Business IT researchers optimize scheduling of shots for travel
June 13, 2012
Foreign travel requires a hodge-podge of vaccinations, depending on destination, to protect the traveler from illness. Scheduling the vaccinations tends to be either complicated or costly for clinics.
"With multiple vials of different vaccines open and deteriorating rapidly and numerous patients each potentially requiring a different assortment of vaccines, determining the optimal scheduling of patients is not a trivial task," said Alan S. Abrahams, assistant professor of business information technology in the Pamplin College of Business at Virginia Tech.
Abrahams and Cliff T. Ragsdale, professor of business information technology at Pamplin, have devised a scheduling system to accommodate travelers and clinics. Their research paper will be published in a forthcoming issue of Decision Support Systems.
Traditional patient scheduling in travel vaccine clinics is usually first-in, first-out, which can lead to significant waste of doses from multi-dose vials. It can also result in significant wait times and patient shuffling, as Ragsdale experienced when he took his son to a local health department to get vaccinated for a mission trip to South Africa. Ragsdale — author of the textbook, Spreadsheet Modeling and Decision Analysis: A Practical Introduction to Management Science — says he thought patient scheduling would be a “great optimization project, given its peculiarities,” so he and Abrahams examined alternative ways to schedule patients who require multiple vaccines.

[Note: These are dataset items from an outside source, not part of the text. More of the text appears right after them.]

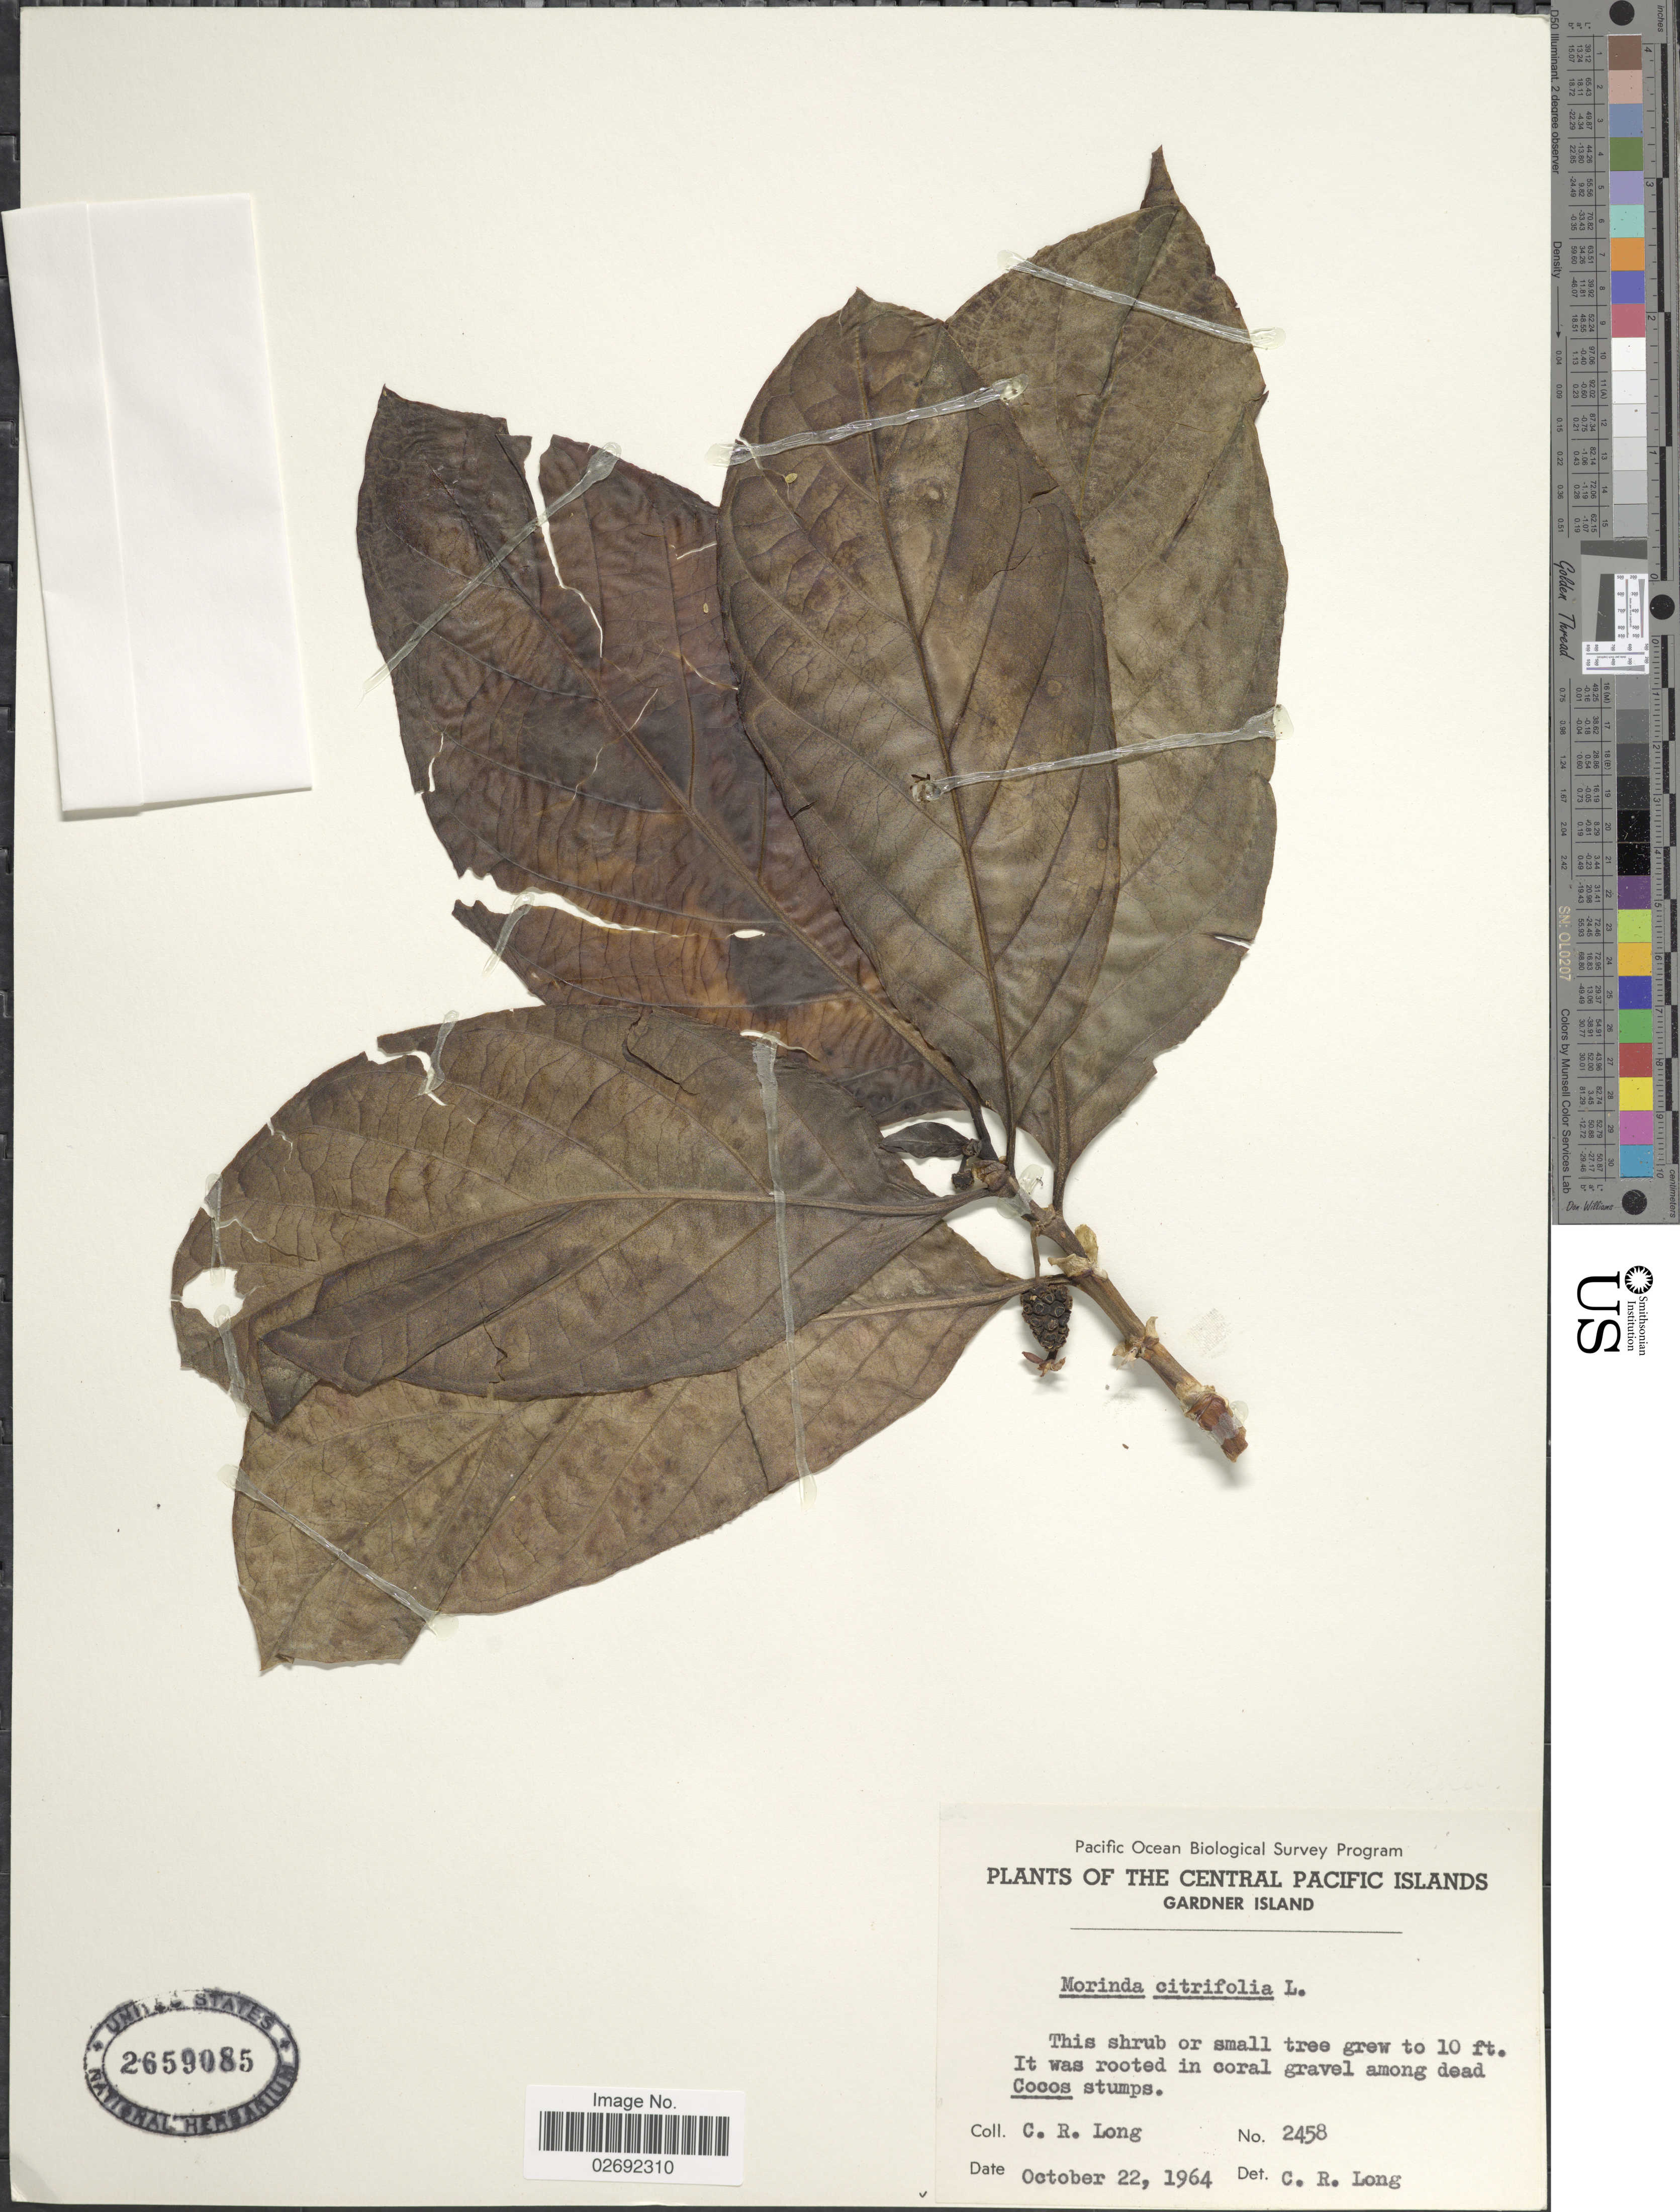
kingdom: Plantae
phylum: Tracheophyta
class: Magnoliopsida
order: Gentianales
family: Rubiaceae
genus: Morinda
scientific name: Morinda citrifolia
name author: L.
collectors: C. R. Long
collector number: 2458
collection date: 1964-10-22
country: Kiribati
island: Nikumaroro [Gardner] Atoll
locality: Central Pacific Islands. Gardner Island.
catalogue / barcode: US 2659085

"Since single-doses are typically 10-30 percent more expensive per dose than the comparable multi-dose formulation, the multi-dose vials are preferred, if patients can be scheduled in such a way that all the doses can be used before the vials expire," said Ragsdale.
The researchers generated simulated data for the operation of a clinic that processes 30 patients each day. They assumed 15 minutes per patient, which is consistent with findings in the medical literature as well as the actual scheduling practice at the county health clinic that prompted the study. "Further, we assumed that vaccinations were performed by a single healthcare practitioner working a 9-hour shift with two 15-minute breaks and an hour for lunch," said Abrahams.
The typical scheduling practice used at travel clinics involves patients calling several days or weeks ahead of time to make an appointment for service on a particular day at a particular time.
"We think that a better approach to clinic scheduling would be for patients to call several days or weeks ahead of time and select a day and a planning time window during that day when they could be at the clinic to receive inoculations," said Ragsdale. "Each day, the clinic could then look at the next day’s workload and determine a schedule that orders patients in a way that makes the best use of multi-dose formulations of vaccines and minimizes costs. Patients could be notified of the time within their planning time window that has been assigned and even asked to arrive 15 to 20 minutes before their assigned time to complete paperwork and create a safety buffer for the schedule."
While such an approach might be somewhat less convenient for the patient, Abrahams said, this type of scheduling system is commonly used with surgical patients. “Furthermore, if a patient knows well ahead of time that their appointment will be between, say, 8 and 10 a.m., then the inconvenience of being notified of the exact time within that interval the day before is fairly minimal," he added.
Ragsdale said the system provides savings of 4-7 percent, depending on patient-scheduling flexibility. "The potential impact of the accumulated savings is quite significant, especially when the savings are applied to a number of clinics and vaccinations over an extended time."
The model also offers some convenience benefits to the patient. "Under existing first in-first out scheduling procedures, patients frequently endure long waits as an open vial of an expensive vaccine leads nurses to urgently vaccinate other waiting patients requiring the open vaccine, to the detriment of scheduled patients,” Abrahams said. “Under our proposed system, patients can be informed in advance of appropriate arrival times that should help reduce wait times.”
The proposed model does require some work and expense to implement. A decision support system for travel vaccine patient scheduling would need to be created and integrated with the existing patient scheduling system. But, the researchers concluded in their paper, “when implemented in a practical decision support tool, the demonstrated method presents a useful new operations management mechanism that could allow health care managers to significantly lower vaccine administration costs.”